(WHAT TO WORK ON) Omit the images. Reproduce each line of the records exactly as it appears.

[Saved entries]
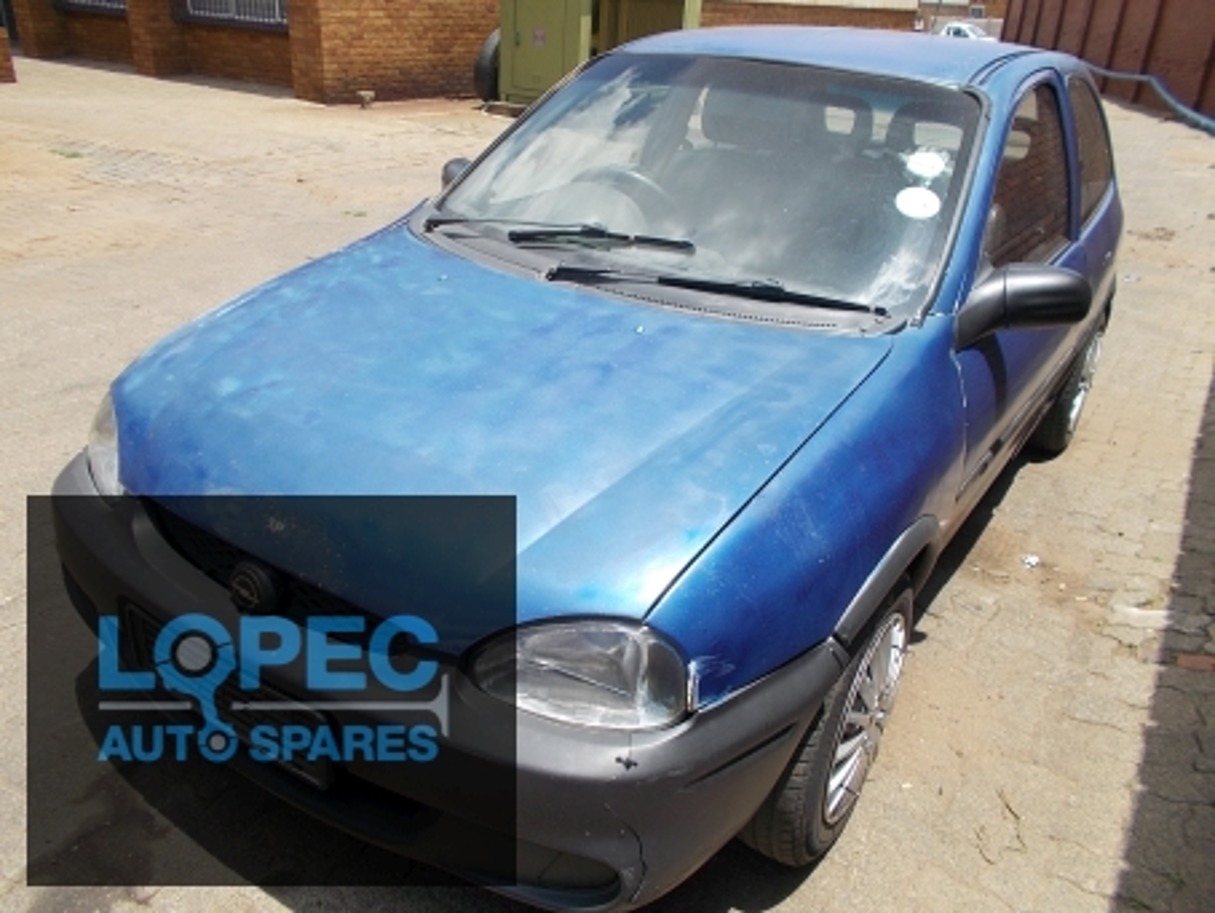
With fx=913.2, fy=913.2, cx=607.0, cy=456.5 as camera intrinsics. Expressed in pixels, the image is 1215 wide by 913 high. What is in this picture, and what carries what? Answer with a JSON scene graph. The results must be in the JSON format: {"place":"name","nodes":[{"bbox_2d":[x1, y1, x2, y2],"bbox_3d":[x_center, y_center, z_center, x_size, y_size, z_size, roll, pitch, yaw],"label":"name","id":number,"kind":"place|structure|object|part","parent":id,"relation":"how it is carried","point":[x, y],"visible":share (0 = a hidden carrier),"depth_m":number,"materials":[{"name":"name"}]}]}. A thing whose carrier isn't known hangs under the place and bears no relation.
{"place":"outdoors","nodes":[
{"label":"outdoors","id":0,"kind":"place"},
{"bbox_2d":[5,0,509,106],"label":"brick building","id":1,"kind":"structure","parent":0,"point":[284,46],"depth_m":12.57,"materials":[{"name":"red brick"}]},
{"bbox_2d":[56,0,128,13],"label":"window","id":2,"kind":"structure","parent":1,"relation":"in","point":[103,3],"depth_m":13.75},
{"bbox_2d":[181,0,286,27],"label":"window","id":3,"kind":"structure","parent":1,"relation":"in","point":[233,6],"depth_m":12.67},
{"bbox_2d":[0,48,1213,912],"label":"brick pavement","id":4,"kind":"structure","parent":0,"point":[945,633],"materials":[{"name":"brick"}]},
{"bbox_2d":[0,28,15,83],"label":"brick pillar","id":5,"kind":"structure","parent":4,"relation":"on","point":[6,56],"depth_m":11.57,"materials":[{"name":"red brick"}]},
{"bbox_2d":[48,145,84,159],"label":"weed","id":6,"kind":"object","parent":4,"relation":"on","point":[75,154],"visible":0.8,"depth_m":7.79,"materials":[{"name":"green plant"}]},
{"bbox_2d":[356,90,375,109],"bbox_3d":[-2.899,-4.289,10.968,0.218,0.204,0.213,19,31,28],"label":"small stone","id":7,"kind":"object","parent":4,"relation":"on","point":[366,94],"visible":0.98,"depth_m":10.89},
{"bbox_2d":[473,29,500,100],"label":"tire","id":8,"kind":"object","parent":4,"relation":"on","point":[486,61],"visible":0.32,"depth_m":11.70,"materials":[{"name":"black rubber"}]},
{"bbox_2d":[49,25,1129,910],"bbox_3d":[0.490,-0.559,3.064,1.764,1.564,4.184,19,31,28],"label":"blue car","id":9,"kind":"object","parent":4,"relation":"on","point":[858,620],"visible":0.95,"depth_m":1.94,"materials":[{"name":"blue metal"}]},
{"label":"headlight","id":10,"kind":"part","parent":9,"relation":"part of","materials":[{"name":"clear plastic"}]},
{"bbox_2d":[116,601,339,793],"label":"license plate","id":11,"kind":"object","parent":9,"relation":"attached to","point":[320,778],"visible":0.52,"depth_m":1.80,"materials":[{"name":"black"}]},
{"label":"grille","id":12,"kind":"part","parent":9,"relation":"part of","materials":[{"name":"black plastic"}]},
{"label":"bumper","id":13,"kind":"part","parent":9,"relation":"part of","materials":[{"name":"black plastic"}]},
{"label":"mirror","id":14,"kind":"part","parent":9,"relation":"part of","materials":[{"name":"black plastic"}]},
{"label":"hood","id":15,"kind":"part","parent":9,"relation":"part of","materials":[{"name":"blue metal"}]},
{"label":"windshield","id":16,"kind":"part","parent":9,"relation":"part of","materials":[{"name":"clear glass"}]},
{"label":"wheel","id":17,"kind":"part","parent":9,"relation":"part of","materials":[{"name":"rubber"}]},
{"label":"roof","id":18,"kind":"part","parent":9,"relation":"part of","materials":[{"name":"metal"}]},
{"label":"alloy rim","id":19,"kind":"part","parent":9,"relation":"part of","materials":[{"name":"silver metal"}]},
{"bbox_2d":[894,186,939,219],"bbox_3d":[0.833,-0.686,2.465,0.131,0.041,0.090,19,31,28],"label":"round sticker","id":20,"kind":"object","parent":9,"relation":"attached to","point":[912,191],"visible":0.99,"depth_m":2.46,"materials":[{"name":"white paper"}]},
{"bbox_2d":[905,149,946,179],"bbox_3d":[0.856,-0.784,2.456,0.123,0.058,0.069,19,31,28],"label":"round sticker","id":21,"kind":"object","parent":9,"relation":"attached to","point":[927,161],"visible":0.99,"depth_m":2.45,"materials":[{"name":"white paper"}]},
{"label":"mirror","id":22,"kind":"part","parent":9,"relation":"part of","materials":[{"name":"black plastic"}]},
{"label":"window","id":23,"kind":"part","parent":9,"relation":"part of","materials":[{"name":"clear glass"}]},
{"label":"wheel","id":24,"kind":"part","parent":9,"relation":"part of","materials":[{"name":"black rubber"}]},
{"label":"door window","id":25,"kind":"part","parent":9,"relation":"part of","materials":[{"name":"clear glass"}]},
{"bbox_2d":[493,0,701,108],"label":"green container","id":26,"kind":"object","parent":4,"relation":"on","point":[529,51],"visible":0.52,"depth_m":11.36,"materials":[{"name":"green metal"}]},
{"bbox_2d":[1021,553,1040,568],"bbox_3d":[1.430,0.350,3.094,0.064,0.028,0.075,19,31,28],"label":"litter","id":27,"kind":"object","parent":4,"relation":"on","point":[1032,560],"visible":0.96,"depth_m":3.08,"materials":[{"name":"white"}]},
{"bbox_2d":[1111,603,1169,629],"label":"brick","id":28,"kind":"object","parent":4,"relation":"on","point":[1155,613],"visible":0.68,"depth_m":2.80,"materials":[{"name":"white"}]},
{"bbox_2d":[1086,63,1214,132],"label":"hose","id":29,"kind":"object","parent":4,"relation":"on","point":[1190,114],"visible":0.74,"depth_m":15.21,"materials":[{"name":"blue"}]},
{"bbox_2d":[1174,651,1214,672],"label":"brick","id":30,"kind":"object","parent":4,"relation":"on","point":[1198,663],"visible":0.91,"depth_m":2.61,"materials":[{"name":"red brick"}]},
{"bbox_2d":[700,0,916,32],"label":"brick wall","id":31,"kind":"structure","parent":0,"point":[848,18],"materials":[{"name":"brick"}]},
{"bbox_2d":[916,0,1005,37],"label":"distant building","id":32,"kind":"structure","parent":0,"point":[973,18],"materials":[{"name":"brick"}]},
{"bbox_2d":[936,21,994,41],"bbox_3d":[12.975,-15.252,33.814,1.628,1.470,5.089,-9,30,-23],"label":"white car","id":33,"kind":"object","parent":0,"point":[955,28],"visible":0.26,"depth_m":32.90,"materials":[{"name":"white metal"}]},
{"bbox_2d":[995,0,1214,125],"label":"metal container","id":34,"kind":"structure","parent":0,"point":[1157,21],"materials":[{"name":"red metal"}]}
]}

(REPLY)
With fx=913.2, fy=913.2, cx=607.0, cy=456.5 as camera intrinsics. Expressed in pixels, the image is 1215 wide by 913 high. What is in this picture, and what carries what? Answer with a JSON scene graph. The results must be in the JSON format: {"place":"name","nodes":[{"bbox_2d":[x1, y1, x2, y2],"bbox_3d":[x_center, y_center, z_center, x_size, y_size, z_size, roll, pitch, yaw],"label":"name","id":number,"kind":"place|structure|object|part","parent":id,"relation":"how it is carried","point":[x, y],"visible":share (0 = a hidden carrier),"depth_m":number,"materials":[{"name":"name"}]}]}. A thing whose carrier isn't known hangs under the place and bears no relation.
{"place":"outdoors","nodes":[
{"label":"outdoors","id":0,"kind":"place"},
{"bbox_2d":[5,0,509,106],"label":"brick building","id":1,"kind":"structure","parent":0,"point":[284,46],"depth_m":12.57,"materials":[{"name":"red brick"}]},
{"bbox_2d":[56,0,128,13],"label":"window","id":2,"kind":"structure","parent":1,"relation":"in","point":[103,3],"depth_m":13.75},
{"bbox_2d":[181,0,286,27],"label":"window","id":3,"kind":"structure","parent":1,"relation":"in","point":[233,6],"depth_m":12.67},
{"bbox_2d":[0,48,1213,912],"label":"brick pavement","id":4,"kind":"structure","parent":0,"point":[945,633],"materials":[{"name":"brick"}]},
{"bbox_2d":[0,28,15,83],"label":"brick pillar","id":5,"kind":"structure","parent":4,"relation":"on","point":[6,56],"depth_m":11.57,"materials":[{"name":"red brick"}]},
{"bbox_2d":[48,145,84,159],"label":"weed","id":6,"kind":"object","parent":4,"relation":"on","point":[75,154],"visible":0.8,"depth_m":7.79,"materials":[{"name":"green plant"}]},
{"bbox_2d":[356,90,375,109],"bbox_3d":[-2.899,-4.289,10.968,0.218,0.204,0.213,19,31,28],"label":"small stone","id":7,"kind":"object","parent":4,"relation":"on","point":[366,94],"visible":0.98,"depth_m":10.89},
{"bbox_2d":[473,29,500,100],"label":"tire","id":8,"kind":"object","parent":4,"relation":"on","point":[486,61],"visible":0.32,"depth_m":11.70,"materials":[{"name":"black rubber"}]},
{"bbox_2d":[49,25,1129,910],"bbox_3d":[0.490,-0.559,3.064,1.764,1.564,4.184,19,31,28],"label":"blue car","id":9,"kind":"object","parent":4,"relation":"on","point":[858,620],"visible":0.95,"depth_m":1.94,"materials":[{"name":"blue metal"}]},
{"label":"headlight","id":10,"kind":"part","parent":9,"relation":"part of","materials":[{"name":"clear plastic"}]},
{"bbox_2d":[116,601,339,793],"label":"license plate","id":11,"kind":"object","parent":9,"relation":"attached to","point":[320,778],"visible":0.52,"depth_m":1.80,"materials":[{"name":"black"}]},
{"label":"grille","id":12,"kind":"part","parent":9,"relation":"part of","materials":[{"name":"black plastic"}]},
{"label":"bumper","id":13,"kind":"part","parent":9,"relation":"part of","materials":[{"name":"black plastic"}]},
{"label":"mirror","id":14,"kind":"part","parent":9,"relation":"part of","materials":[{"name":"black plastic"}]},
{"label":"hood","id":15,"kind":"part","parent":9,"relation":"part of","materials":[{"name":"blue metal"}]},
{"label":"windshield","id":16,"kind":"part","parent":9,"relation":"part of","materials":[{"name":"clear glass"}]},
{"label":"wheel","id":17,"kind":"part","parent":9,"relation":"part of","materials":[{"name":"rubber"}]},
{"label":"roof","id":18,"kind":"part","parent":9,"relation":"part of","materials":[{"name":"metal"}]},
{"label":"alloy rim","id":19,"kind":"part","parent":9,"relation":"part of","materials":[{"name":"silver metal"}]},
{"bbox_2d":[894,186,939,219],"bbox_3d":[0.833,-0.686,2.465,0.131,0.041,0.090,19,31,28],"label":"round sticker","id":20,"kind":"object","parent":9,"relation":"attached to","point":[912,191],"visible":0.99,"depth_m":2.46,"materials":[{"name":"white paper"}]},
{"bbox_2d":[905,149,946,179],"bbox_3d":[0.856,-0.784,2.456,0.123,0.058,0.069,19,31,28],"label":"round sticker","id":21,"kind":"object","parent":9,"relation":"attached to","point":[927,161],"visible":0.99,"depth_m":2.45,"materials":[{"name":"white paper"}]},
{"label":"mirror","id":22,"kind":"part","parent":9,"relation":"part of","materials":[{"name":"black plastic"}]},
{"label":"window","id":23,"kind":"part","parent":9,"relation":"part of","materials":[{"name":"clear glass"}]},
{"label":"wheel","id":24,"kind":"part","parent":9,"relation":"part of","materials":[{"name":"black rubber"}]},
{"label":"door window","id":25,"kind":"part","parent":9,"relation":"part of","materials":[{"name":"clear glass"}]},
{"bbox_2d":[493,0,701,108],"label":"green container","id":26,"kind":"object","parent":4,"relation":"on","point":[529,51],"visible":0.52,"depth_m":11.36,"materials":[{"name":"green metal"}]},
{"bbox_2d":[1021,553,1040,568],"bbox_3d":[1.430,0.350,3.094,0.064,0.028,0.075,19,31,28],"label":"litter","id":27,"kind":"object","parent":4,"relation":"on","point":[1032,560],"visible":0.96,"depth_m":3.08,"materials":[{"name":"white"}]},
{"bbox_2d":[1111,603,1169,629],"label":"brick","id":28,"kind":"object","parent":4,"relation":"on","point":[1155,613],"visible":0.68,"depth_m":2.80,"materials":[{"name":"white"}]},
{"bbox_2d":[1086,63,1214,132],"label":"hose","id":29,"kind":"object","parent":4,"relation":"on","point":[1190,114],"visible":0.74,"depth_m":15.21,"materials":[{"name":"blue"}]},
{"bbox_2d":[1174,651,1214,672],"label":"brick","id":30,"kind":"object","parent":4,"relation":"on","point":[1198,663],"visible":0.91,"depth_m":2.61,"materials":[{"name":"red brick"}]},
{"bbox_2d":[700,0,916,32],"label":"brick wall","id":31,"kind":"structure","parent":0,"point":[848,18],"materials":[{"name":"brick"}]},
{"bbox_2d":[916,0,1005,37],"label":"distant building","id":32,"kind":"structure","parent":0,"point":[973,18],"materials":[{"name":"brick"}]},
{"bbox_2d":[936,21,994,41],"bbox_3d":[12.975,-15.252,33.814,1.628,1.470,5.089,-9,30,-23],"label":"white car","id":33,"kind":"object","parent":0,"point":[955,28],"visible":0.26,"depth_m":32.90,"materials":[{"name":"white metal"}]},
{"bbox_2d":[995,0,1214,125],"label":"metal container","id":34,"kind":"structure","parent":0,"point":[1157,21],"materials":[{"name":"red metal"}]}
]}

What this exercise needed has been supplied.